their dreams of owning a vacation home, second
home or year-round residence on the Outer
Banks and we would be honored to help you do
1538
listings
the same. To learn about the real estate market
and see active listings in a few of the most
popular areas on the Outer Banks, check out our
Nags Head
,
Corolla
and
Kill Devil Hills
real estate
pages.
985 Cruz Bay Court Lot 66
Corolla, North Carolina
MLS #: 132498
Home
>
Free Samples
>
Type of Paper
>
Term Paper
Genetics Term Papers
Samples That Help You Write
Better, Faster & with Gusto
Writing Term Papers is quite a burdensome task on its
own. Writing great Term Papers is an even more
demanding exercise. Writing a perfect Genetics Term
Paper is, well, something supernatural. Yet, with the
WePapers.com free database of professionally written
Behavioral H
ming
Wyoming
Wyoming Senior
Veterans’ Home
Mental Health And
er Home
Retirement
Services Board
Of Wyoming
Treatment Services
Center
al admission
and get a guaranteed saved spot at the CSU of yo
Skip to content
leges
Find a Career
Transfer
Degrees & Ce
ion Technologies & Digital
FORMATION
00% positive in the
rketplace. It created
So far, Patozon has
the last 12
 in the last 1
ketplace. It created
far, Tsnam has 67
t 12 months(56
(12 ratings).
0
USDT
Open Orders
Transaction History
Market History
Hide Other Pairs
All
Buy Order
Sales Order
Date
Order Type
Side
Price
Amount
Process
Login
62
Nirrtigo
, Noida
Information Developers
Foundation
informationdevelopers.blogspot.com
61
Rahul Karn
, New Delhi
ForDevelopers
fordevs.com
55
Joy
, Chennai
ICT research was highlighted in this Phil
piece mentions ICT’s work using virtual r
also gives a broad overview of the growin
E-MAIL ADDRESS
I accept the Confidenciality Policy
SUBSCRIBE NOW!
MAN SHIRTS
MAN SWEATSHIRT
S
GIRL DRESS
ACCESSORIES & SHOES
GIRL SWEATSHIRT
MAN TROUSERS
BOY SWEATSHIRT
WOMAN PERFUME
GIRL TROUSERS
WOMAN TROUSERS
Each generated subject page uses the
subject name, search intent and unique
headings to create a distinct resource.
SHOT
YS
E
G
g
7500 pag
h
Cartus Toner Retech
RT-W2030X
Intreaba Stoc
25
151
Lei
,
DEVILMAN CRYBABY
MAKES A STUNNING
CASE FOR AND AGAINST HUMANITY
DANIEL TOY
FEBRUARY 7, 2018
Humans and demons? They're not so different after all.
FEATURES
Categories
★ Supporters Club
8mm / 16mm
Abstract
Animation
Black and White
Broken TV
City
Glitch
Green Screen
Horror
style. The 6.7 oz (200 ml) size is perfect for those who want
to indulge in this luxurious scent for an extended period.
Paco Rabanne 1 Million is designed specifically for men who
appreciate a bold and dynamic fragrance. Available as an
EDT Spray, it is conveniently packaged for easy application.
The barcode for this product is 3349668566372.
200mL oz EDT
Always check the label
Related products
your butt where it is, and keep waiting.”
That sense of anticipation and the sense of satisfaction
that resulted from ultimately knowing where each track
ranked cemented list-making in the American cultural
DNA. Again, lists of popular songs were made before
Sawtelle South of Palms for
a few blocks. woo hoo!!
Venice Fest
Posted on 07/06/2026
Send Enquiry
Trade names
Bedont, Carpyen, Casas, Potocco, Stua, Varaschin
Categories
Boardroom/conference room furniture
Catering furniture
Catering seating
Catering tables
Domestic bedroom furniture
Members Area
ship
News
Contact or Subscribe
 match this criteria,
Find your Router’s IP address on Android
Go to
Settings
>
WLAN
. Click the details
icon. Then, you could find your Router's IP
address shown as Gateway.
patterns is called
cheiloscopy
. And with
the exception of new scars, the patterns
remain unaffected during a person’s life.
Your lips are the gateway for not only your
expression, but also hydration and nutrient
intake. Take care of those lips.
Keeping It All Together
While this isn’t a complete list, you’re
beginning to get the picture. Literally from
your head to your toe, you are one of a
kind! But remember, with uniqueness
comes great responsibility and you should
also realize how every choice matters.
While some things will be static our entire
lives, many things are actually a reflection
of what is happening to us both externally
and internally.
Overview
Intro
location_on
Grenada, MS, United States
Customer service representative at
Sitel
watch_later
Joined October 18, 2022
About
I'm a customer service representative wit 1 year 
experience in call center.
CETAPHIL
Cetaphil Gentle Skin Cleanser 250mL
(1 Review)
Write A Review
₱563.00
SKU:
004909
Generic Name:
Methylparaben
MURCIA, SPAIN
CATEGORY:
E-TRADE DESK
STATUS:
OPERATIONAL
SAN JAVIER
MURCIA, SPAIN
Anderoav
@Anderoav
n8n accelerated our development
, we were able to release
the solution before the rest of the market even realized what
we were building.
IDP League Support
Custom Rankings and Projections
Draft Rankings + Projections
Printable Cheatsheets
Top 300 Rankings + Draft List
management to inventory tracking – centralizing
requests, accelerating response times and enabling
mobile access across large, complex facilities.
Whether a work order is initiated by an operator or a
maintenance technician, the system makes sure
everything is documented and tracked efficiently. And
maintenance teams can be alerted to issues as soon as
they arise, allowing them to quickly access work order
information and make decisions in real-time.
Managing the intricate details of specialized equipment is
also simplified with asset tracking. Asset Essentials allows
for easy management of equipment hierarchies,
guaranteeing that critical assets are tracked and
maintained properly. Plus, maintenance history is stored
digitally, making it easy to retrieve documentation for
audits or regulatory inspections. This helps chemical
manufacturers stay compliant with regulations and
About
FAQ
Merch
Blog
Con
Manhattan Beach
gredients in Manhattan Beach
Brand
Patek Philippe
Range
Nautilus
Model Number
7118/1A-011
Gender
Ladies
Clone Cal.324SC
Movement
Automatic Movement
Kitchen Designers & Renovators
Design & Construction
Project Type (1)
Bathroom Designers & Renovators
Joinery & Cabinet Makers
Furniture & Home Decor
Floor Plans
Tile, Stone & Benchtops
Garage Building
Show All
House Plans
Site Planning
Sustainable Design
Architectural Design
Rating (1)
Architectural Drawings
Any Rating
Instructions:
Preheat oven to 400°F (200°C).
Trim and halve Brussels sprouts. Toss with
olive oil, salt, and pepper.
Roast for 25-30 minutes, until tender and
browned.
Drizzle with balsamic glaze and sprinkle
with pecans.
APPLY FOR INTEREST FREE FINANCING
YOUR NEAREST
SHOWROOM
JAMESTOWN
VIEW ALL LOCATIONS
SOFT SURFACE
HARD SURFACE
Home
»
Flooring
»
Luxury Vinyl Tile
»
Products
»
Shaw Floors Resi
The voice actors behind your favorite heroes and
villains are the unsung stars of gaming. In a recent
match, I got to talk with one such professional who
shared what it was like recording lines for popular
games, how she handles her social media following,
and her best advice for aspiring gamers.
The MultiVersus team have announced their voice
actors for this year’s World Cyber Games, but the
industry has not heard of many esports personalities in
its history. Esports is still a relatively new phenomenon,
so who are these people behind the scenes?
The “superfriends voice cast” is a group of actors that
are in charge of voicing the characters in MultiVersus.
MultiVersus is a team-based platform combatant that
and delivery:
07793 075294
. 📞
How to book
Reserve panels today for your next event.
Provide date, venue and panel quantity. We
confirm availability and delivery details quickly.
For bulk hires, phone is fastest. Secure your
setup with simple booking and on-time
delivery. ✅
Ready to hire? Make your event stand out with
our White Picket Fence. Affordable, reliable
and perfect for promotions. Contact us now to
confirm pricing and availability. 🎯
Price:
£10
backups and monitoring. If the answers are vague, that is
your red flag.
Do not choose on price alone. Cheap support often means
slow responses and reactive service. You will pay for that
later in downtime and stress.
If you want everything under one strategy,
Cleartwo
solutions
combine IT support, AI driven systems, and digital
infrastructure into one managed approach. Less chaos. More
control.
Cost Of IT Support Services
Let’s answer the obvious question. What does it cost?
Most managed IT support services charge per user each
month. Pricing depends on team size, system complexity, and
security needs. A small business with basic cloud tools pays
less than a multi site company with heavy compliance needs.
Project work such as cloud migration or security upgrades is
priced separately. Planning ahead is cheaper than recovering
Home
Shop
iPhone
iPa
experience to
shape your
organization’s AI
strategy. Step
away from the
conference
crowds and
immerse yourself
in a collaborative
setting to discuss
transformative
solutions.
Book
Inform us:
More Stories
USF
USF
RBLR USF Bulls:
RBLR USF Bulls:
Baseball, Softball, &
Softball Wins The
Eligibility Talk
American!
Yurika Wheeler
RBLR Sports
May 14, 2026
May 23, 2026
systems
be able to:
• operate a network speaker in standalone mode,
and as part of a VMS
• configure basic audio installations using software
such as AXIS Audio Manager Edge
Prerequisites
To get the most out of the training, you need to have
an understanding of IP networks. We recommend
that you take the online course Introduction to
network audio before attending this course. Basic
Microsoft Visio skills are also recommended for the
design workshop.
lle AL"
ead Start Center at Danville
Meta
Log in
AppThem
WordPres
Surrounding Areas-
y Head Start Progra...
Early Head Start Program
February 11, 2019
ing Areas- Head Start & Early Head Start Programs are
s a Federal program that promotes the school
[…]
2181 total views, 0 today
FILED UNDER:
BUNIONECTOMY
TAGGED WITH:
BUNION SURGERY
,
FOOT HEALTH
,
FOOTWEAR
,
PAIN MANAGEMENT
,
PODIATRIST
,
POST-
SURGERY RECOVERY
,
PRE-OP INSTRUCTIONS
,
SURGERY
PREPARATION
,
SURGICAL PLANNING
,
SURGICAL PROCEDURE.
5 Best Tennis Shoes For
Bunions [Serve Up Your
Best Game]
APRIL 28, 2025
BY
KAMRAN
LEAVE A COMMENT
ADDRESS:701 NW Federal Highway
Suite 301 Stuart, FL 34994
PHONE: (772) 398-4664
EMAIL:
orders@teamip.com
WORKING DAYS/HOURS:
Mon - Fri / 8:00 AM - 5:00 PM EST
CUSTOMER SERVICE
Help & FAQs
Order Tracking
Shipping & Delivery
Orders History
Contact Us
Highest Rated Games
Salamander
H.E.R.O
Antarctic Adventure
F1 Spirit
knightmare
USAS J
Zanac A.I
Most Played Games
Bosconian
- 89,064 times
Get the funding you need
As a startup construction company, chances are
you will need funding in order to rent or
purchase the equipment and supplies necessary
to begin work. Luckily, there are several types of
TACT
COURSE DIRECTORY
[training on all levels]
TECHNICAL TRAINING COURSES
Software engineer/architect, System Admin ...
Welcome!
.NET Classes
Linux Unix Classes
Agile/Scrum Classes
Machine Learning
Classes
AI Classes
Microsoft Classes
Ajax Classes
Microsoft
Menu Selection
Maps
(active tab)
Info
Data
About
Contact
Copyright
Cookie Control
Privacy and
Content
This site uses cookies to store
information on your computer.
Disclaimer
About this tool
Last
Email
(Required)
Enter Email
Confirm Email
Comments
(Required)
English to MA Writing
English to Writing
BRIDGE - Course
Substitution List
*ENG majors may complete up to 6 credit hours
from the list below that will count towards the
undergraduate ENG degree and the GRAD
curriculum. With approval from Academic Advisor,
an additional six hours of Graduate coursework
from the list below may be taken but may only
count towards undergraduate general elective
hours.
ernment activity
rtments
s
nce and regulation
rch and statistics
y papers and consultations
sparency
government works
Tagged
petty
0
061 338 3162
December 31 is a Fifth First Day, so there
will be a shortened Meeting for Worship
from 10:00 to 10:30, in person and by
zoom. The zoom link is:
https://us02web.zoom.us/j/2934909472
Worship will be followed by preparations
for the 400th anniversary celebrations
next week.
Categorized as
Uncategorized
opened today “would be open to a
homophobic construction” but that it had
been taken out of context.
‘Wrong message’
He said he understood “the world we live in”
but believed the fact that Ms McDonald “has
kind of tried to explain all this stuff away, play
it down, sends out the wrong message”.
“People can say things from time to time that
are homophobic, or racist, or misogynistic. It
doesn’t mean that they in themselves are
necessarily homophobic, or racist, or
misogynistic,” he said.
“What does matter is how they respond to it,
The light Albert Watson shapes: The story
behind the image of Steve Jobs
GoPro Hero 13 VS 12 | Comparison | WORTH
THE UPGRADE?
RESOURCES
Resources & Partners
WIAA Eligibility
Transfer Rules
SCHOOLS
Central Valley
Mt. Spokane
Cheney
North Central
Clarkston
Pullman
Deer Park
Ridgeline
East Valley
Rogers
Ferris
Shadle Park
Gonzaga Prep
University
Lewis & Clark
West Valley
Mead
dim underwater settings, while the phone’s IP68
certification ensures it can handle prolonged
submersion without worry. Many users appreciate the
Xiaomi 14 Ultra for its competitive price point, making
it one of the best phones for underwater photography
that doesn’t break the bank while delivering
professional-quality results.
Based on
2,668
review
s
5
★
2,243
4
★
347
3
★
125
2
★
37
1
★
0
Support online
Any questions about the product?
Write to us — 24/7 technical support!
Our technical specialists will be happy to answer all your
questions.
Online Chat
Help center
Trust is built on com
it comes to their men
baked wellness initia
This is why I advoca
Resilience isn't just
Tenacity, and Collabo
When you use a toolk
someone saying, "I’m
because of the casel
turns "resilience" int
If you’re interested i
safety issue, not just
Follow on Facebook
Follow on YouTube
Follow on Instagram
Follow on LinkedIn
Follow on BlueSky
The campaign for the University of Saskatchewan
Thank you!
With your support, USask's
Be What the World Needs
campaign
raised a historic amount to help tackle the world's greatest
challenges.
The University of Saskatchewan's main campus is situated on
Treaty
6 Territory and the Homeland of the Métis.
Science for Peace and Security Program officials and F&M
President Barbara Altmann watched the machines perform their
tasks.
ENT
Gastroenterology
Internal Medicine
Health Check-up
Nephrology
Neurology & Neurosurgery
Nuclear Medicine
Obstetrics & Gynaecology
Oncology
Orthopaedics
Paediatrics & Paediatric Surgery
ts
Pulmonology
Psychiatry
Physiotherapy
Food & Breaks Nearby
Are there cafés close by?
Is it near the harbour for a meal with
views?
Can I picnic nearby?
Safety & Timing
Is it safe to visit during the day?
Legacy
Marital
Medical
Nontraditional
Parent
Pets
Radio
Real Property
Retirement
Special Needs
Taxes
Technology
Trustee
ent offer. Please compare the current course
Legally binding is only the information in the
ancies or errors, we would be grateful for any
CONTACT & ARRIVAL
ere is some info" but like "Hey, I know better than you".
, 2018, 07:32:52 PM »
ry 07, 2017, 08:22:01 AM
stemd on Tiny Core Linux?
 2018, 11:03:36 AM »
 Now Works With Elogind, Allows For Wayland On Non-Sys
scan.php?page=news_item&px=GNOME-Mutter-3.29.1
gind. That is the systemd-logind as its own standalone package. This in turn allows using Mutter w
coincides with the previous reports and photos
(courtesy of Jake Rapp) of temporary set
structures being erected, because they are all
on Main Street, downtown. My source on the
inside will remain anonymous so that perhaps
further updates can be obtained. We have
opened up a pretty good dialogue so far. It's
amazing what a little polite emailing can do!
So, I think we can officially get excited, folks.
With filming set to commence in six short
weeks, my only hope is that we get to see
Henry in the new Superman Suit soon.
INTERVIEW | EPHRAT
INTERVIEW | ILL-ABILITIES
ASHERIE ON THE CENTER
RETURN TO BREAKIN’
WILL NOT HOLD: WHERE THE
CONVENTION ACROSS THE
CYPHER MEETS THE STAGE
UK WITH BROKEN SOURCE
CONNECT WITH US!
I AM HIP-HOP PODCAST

* INSTRUCTIONS FOR THE TASK: In the listing above, locate the line containing "Catering tables" and the line containing "While this isn’t a complete list, you’re", then transcribe both and every line between them verbatim.

* ANSWER BOX:
Catering tables
Domestic bedroom furniture
Members Area
ship
News
Contact or Subscribe
 match this criteria,
Find your Router’s IP address on Android
Go to
Settings
>
WLAN
. Click the details
icon. Then, you could find your Router's IP
address shown as Gateway.
patterns is called
cheiloscopy
. And with
the exception of new scars, the patterns
remain unaffected during a person’s life.
Your lips are the gateway for not only your
expression, but also hydration and nutrient
intake. Take care of those lips.
Keeping It All Together
While this isn’t a complete list, you’re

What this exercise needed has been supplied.